* TASK TO COMPLETE *
Skip every line before the one containing "Run this code", then copy that line and the rest of the entries below exactly, through the last line.

* PROVIDED DATA *

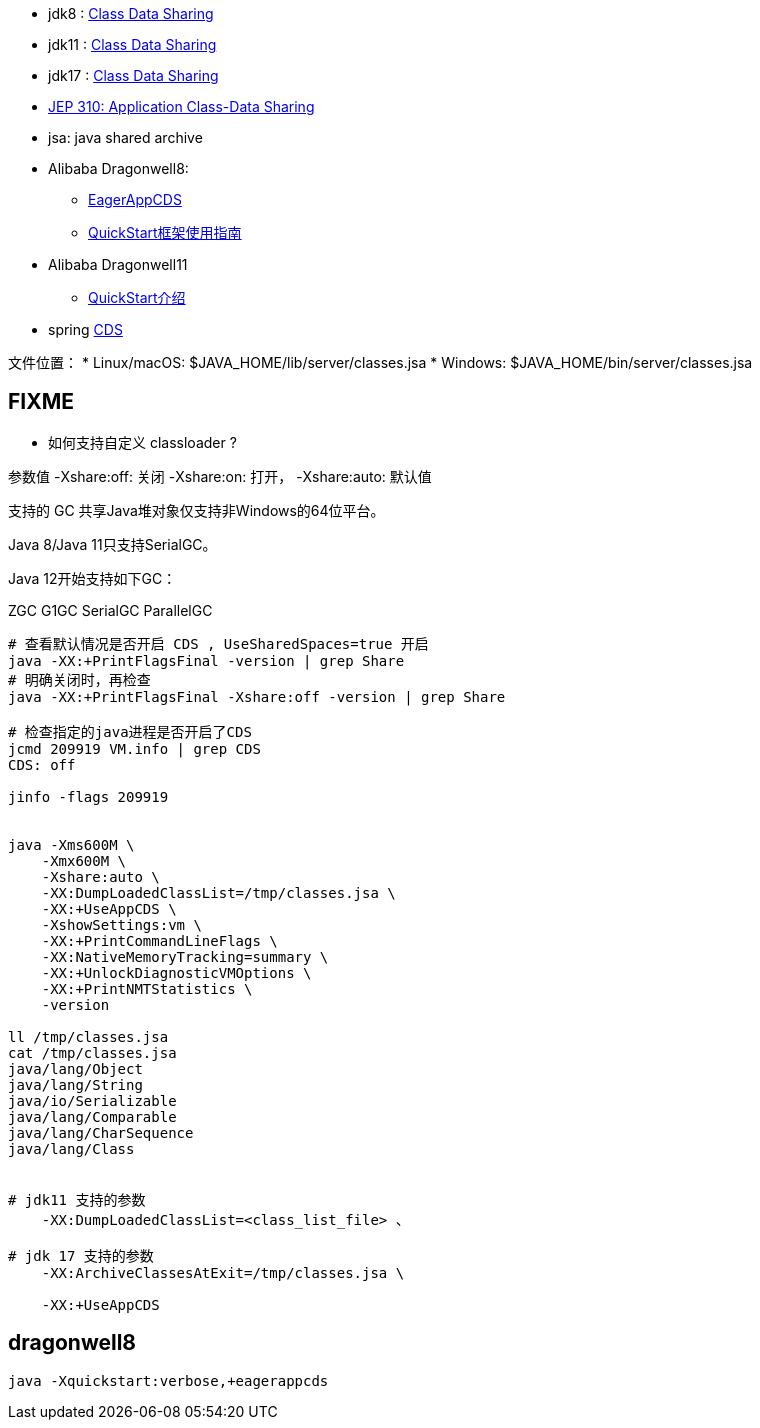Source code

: 
* jdk8 : link:https://docs.oracle.com/javase/8/docs/technotes/guides/vm/class-data-sharing.html[Class Data Sharing]
* jdk11 : link:https://docs.oracle.com/javase/10/vm/class-data-sharing.htm[Class Data Sharing]
* jdk17 : link:https://docs.oracle.com/en/java/javase/17/vm/class-data-sharing.html[Class Data Sharing]
* link:https://openjdk.org/jeps/310[JEP 310: Application Class-Data Sharing]
* jsa: java shared archive
* Alibaba Dragonwell8:
** link:https://github.com/dragonwell-project/dragonwell8/wiki/Alibaba-Dragonwell8-Extended-Edition-Release-Notes[EagerAppCDS]
** link:https://github.com/dragonwell-project/dragonwell8/wiki/QuickStart%E6%A1%86%E6%9E%B6%E4%BD%BF%E7%94%A8%E6%8C%87%E5%8D%97[QuickStart框架使用指南]
* Alibaba Dragonwell11
** link:https://github.com/dragonwell-project/dragonwell11/wiki/QuickStart%E4%BB%8B%E7%BB%8D[QuickStart介绍]
* spring link:https://docs.spring.io/spring-framework/reference/integration/cds.html[CDS]

文件位置：
* Linux/macOS: $JAVA_HOME/lib/server/classes.jsa
* Windows: $JAVA_HOME/bin/server/classes.jsa

## FIXME
* 如何支持自定义 classloader ?



参数值
-Xshare:off: 关闭
-Xshare:on: 打开，
-Xshare:auto: 默认值

支持的 GC
共享Java堆对象仅支持非Windows的64位平台。

Java 8/Java 11只支持SerialGC。

Java 12开始支持如下GC：

ZGC
G1GC
SerialGC
ParallelGC

[source,shell]
----
# 查看默认情况是否开启 CDS , UseSharedSpaces=true 开启
java -XX:+PrintFlagsFinal -version | grep Share
# 明确关闭时，再检查
java -XX:+PrintFlagsFinal -Xshare:off -version | grep Share

# 检查指定的java进程是否开启了CDS
jcmd 209919 VM.info | grep CDS
CDS: off

jinfo -flags 209919


java -Xms600M \
    -Xmx600M \
    -Xshare:auto \
    -XX:DumpLoadedClassList=/tmp/classes.jsa \
    -XX:+UseAppCDS \
    -XshowSettings:vm \
    -XX:+PrintCommandLineFlags \
    -XX:NativeMemoryTracking=summary \
    -XX:+UnlockDiagnosticVMOptions \
    -XX:+PrintNMTStatistics \
    -version

ll /tmp/classes.jsa
cat /tmp/classes.jsa
java/lang/Object
java/lang/String
java/io/Serializable
java/lang/Comparable
java/lang/CharSequence
java/lang/Class


# jdk11 支持的参数
    -XX:DumpLoadedClassList=<class_list_file> 、

# jdk 17 支持的参数
    -XX:ArchiveClassesAtExit=/tmp/classes.jsa \

    -XX:+UseAppCDS

----


## dragonwell8

----
java -Xquickstart:verbose,+eagerappcds
----
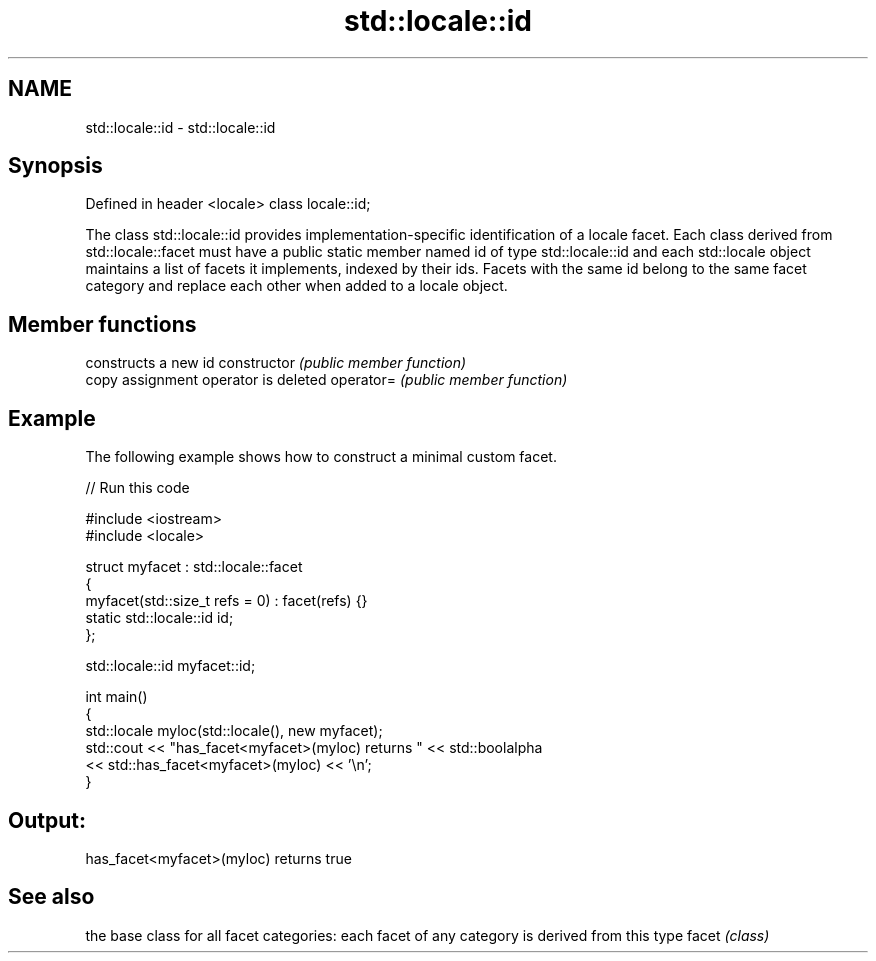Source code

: .TH std::locale::id 3 "2020.03.24" "http://cppreference.com" "C++ Standard Libary"
.SH NAME
std::locale::id \- std::locale::id

.SH Synopsis

Defined in header <locale>
class locale::id;

The class std::locale::id provides implementation-specific identification of a locale facet. Each class derived from std::locale::facet must have a public static member named id of type std::locale::id and each std::locale object maintains a list of facets it implements, indexed by their ids.
Facets with the same id belong to the same facet category and replace each other when added to a locale object.

.SH Member functions


              constructs a new id
constructor   \fI(public member function)\fP
              copy assignment operator is deleted
operator=     \fI(public member function)\fP


.SH Example

The following example shows how to construct a minimal custom facet.

// Run this code

  #include <iostream>
  #include <locale>

  struct myfacet : std::locale::facet
  {
      myfacet(std::size_t refs = 0) : facet(refs) {}
      static std::locale::id id;
  };

  std::locale::id myfacet::id;

  int main()
  {
      std::locale myloc(std::locale(), new myfacet);
      std::cout << "has_facet<myfacet>(myloc) returns " << std::boolalpha
                << std::has_facet<myfacet>(myloc) << '\\n';
  }

.SH Output:

  has_facet<myfacet>(myloc) returns true


.SH See also


      the base class for all facet categories: each facet of any category is derived from this type
facet \fI(class)\fP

* SOLUTION FOR THIS TASK *
// Run this code

  #include <iostream>
  #include <locale>

  struct myfacet : std::locale::facet
  {
      myfacet(std::size_t refs = 0) : facet(refs) {}
      static std::locale::id id;
  };

  std::locale::id myfacet::id;

  int main()
  {
      std::locale myloc(std::locale(), new myfacet);
      std::cout << "has_facet<myfacet>(myloc) returns " << std::boolalpha
                << std::has_facet<myfacet>(myloc) << '\\n';
  }

.SH Output:

  has_facet<myfacet>(myloc) returns true


.SH See also


      the base class for all facet categories: each facet of any category is derived from this type
facet \fI(class)\fP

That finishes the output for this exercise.